--- Data extracts Enclosed Below ---

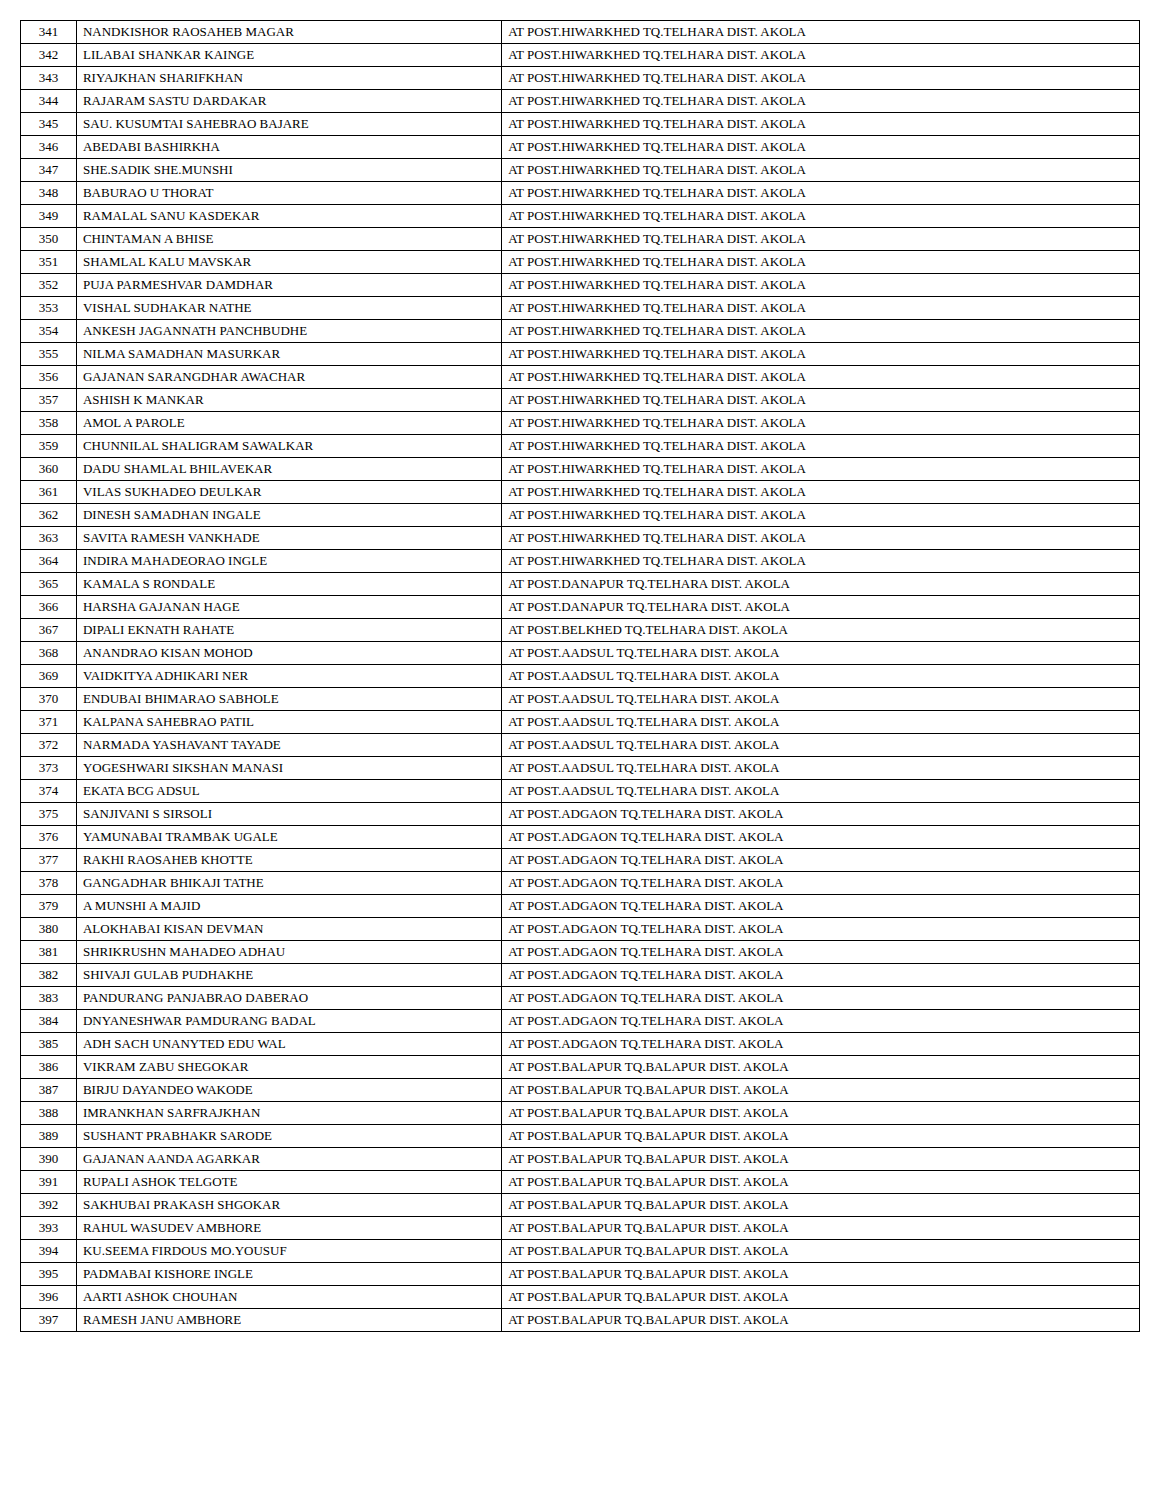| 341 | NANDKISHOR RAOSAHEB MAGAR | AT POST.HIWARKHED TQ.TELHARA DIST. AKOLA |
| 342 | LILABAI SHANKAR KAINGE | AT POST.HIWARKHED TQ.TELHARA DIST. AKOLA |
| 343 | RIYAJKHAN SHARIFKHAN | AT POST.HIWARKHED TQ.TELHARA DIST. AKOLA |
| 344 | RAJARAM SASTU DARDAKAR | AT POST.HIWARKHED TQ.TELHARA DIST. AKOLA |
| 345 | SAU. KUSUMTAI SAHEBRAO BAJARE | AT POST.HIWARKHED TQ.TELHARA DIST. AKOLA |
| 346 | ABEDABI BASHIRKHA | AT POST.HIWARKHED TQ.TELHARA DIST. AKOLA |
| 347 | SHE.SADIK SHE.MUNSHI | AT POST.HIWARKHED TQ.TELHARA DIST. AKOLA |
| 348 | BABURAO U THORAT | AT POST.HIWARKHED TQ.TELHARA DIST. AKOLA |
| 349 | RAMALAL SANU KASDEKAR | AT POST.HIWARKHED TQ.TELHARA DIST. AKOLA |
| 350 | CHINTAMAN A BHISE | AT POST.HIWARKHED TQ.TELHARA DIST. AKOLA |
| 351 | SHAMLAL KALU MAVSKAR | AT POST.HIWARKHED TQ.TELHARA DIST. AKOLA |
| 352 | PUJA PARMESHVAR DAMDHAR | AT POST.HIWARKHED TQ.TELHARA DIST. AKOLA |
| 353 | VISHAL SUDHAKAR NATHE | AT POST.HIWARKHED TQ.TELHARA DIST. AKOLA |
| 354 | ANKESH JAGANNATH PANCHBUDHE | AT POST.HIWARKHED TQ.TELHARA DIST. AKOLA |
| 355 | NILMA SAMADHAN MASURKAR | AT POST.HIWARKHED TQ.TELHARA DIST. AKOLA |
| 356 | GAJANAN SARANGDHAR AWACHAR | AT POST.HIWARKHED TQ.TELHARA DIST. AKOLA |
| 357 | ASHISH K MANKAR | AT POST.HIWARKHED TQ.TELHARA DIST. AKOLA |
| 358 | AMOL A PAROLE | AT POST.HIWARKHED TQ.TELHARA DIST. AKOLA |
| 359 | CHUNNILAL SHALIGRAM SAWALKAR | AT POST.HIWARKHED TQ.TELHARA DIST. AKOLA |
| 360 | DADU SHAMLAL BHILAVEKAR | AT POST.HIWARKHED TQ.TELHARA DIST. AKOLA |
| 361 | VILAS SUKHADEO DEULKAR | AT POST.HIWARKHED TQ.TELHARA DIST. AKOLA |
| 362 | DINESH SAMADHAN INGALE | AT POST.HIWARKHED TQ.TELHARA DIST. AKOLA |
| 363 | SAVITA RAMESH VANKHADE | AT POST.HIWARKHED TQ.TELHARA DIST. AKOLA |
| 364 | INDIRA MAHADEORAO INGLE | AT POST.HIWARKHED TQ.TELHARA DIST. AKOLA |
| 365 | KAMALA S RONDALE | AT POST.DANAPUR TQ.TELHARA DIST. AKOLA |
| 366 | HARSHA GAJANAN HAGE | AT POST.DANAPUR TQ.TELHARA DIST. AKOLA |
| 367 | DIPALI EKNATH RAHATE | AT POST.BELKHED TQ.TELHARA DIST. AKOLA |
| 368 | ANANDRAO KISAN MOHOD | AT POST.AADSUL TQ.TELHARA DIST. AKOLA |
| 369 | VAIDKITYA ADHIKARI NER | AT POST.AADSUL TQ.TELHARA DIST. AKOLA |
| 370 | ENDUBAI BHIMARAO SABHOLE | AT POST.AADSUL TQ.TELHARA DIST. AKOLA |
| 371 | KALPANA SAHEBRAO PATIL | AT POST.AADSUL TQ.TELHARA DIST. AKOLA |
| 372 | NARMADA YASHAVANT TAYADE | AT POST.AADSUL TQ.TELHARA DIST. AKOLA |
| 373 | YOGESHWARI SIKSHAN MANASI | AT POST.AADSUL TQ.TELHARA DIST. AKOLA |
| 374 | EKATA BCG ADSUL | AT POST.AADSUL TQ.TELHARA DIST. AKOLA |
| 375 | SANJIVANI S SIRSOLI | AT POST.ADGAON TQ.TELHARA DIST. AKOLA |
| 376 | YAMUNABAI TRAMBAK UGALE | AT POST.ADGAON TQ.TELHARA DIST. AKOLA |
| 377 | RAKHI RAOSAHEB KHOTTE | AT POST.ADGAON TQ.TELHARA DIST. AKOLA |
| 378 | GANGADHAR BHIKAJI TATHE | AT POST.ADGAON TQ.TELHARA DIST. AKOLA |
| 379 | A MUNSHI A MAJID | AT POST.ADGAON TQ.TELHARA DIST. AKOLA |
| 380 | ALOKHABAI KISAN DEVMAN | AT POST.ADGAON TQ.TELHARA DIST. AKOLA |
| 381 | SHRIKRUSHN MAHADEO ADHAU | AT POST.ADGAON TQ.TELHARA DIST. AKOLA |
| 382 | SHIVAJI GULAB PUDHAKHE | AT POST.ADGAON TQ.TELHARA DIST. AKOLA |
| 383 | PANDURANG PANJABRAO DABERAO | AT POST.ADGAON TQ.TELHARA DIST. AKOLA |
| 384 | DNYANESHWAR PAMDURANG BADAL | AT POST.ADGAON TQ.TELHARA DIST. AKOLA |
| 385 | ADH SACH UNANYTED EDU WAL | AT POST.ADGAON TQ.TELHARA DIST. AKOLA |
| 386 | VIKRAM ZABU SHEGOKAR | AT POST.BALAPUR TQ.BALAPUR DIST. AKOLA |
| 387 | BIRJU DAYANDEO WAKODE | AT POST.BALAPUR TQ.BALAPUR DIST. AKOLA |
| 388 | IMRANKHAN SARFRAJKHAN | AT POST.BALAPUR TQ.BALAPUR DIST. AKOLA |
| 389 | SUSHANT PRABHAKR SARODE | AT POST.BALAPUR TQ.BALAPUR DIST. AKOLA |
| 390 | GAJANAN AANDA AGARKAR | AT POST.BALAPUR TQ.BALAPUR DIST. AKOLA |
| 391 | RUPALI ASHOK TELGOTE | AT POST.BALAPUR TQ.BALAPUR DIST. AKOLA |
| 392 | SAKHUBAI PRAKASH SHGOKAR | AT POST.BALAPUR TQ.BALAPUR DIST. AKOLA |
| 393 | RAHUL WASUDEV AMBHORE | AT POST.BALAPUR TQ.BALAPUR DIST. AKOLA |
| 394 | KU.SEEMA FIRDOUS MO.YOUSUF | AT POST.BALAPUR TQ.BALAPUR DIST. AKOLA |
| 395 | PADMABAI KISHORE INGLE | AT POST.BALAPUR TQ.BALAPUR DIST. AKOLA |
| 396 | AARTI ASHOK CHOUHAN | AT POST.BALAPUR TQ.BALAPUR DIST. AKOLA |
| 397 | RAMESH JANU AMBHORE | AT POST.BALAPUR TQ.BALAPUR DIST. AKOLA |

--- End of Enclosed Data extracts ---

Take the line that contains "ADHAU | AT POST.ADGAON TQ.TELHARA DIST. AKOLA |" and every line after it to the end of the entries above, and reproduce them exactly.

| 381 | SHRIKRUSHN MAHADEO ADHAU | AT POST.ADGAON TQ.TELHARA DIST. AKOLA |
| 382 | SHIVAJI GULAB PUDHAKHE | AT POST.ADGAON TQ.TELHARA DIST. AKOLA |
| 383 | PANDURANG PANJABRAO DABERAO | AT POST.ADGAON TQ.TELHARA DIST. AKOLA |
| 384 | DNYANESHWAR PAMDURANG BADAL | AT POST.ADGAON TQ.TELHARA DIST. AKOLA |
| 385 | ADH SACH UNANYTED EDU WAL | AT POST.ADGAON TQ.TELHARA DIST. AKOLA |
| 386 | VIKRAM ZABU SHEGOKAR | AT POST.BALAPUR TQ.BALAPUR DIST. AKOLA |
| 387 | BIRJU DAYANDEO WAKODE | AT POST.BALAPUR TQ.BALAPUR DIST. AKOLA |
| 388 | IMRANKHAN SARFRAJKHAN | AT POST.BALAPUR TQ.BALAPUR DIST. AKOLA |
| 389 | SUSHANT PRABHAKR SARODE | AT POST.BALAPUR TQ.BALAPUR DIST. AKOLA |
| 390 | GAJANAN AANDA AGARKAR | AT POST.BALAPUR TQ.BALAPUR DIST. AKOLA |
| 391 | RUPALI ASHOK TELGOTE | AT POST.BALAPUR TQ.BALAPUR DIST. AKOLA |
| 392 | SAKHUBAI PRAKASH SHGOKAR | AT POST.BALAPUR TQ.BALAPUR DIST. AKOLA |
| 393 | RAHUL WASUDEV AMBHORE | AT POST.BALAPUR TQ.BALAPUR DIST. AKOLA |
| 394 | KU.SEEMA FIRDOUS MO.YOUSUF | AT POST.BALAPUR TQ.BALAPUR DIST. AKOLA |
| 395 | PADMABAI KISHORE INGLE | AT POST.BALAPUR TQ.BALAPUR DIST. AKOLA |
| 396 | AARTI ASHOK CHOUHAN | AT POST.BALAPUR TQ.BALAPUR DIST. AKOLA |
| 397 | RAMESH JANU AMBHORE | AT POST.BALAPUR TQ.BALAPUR DIST. AKOLA |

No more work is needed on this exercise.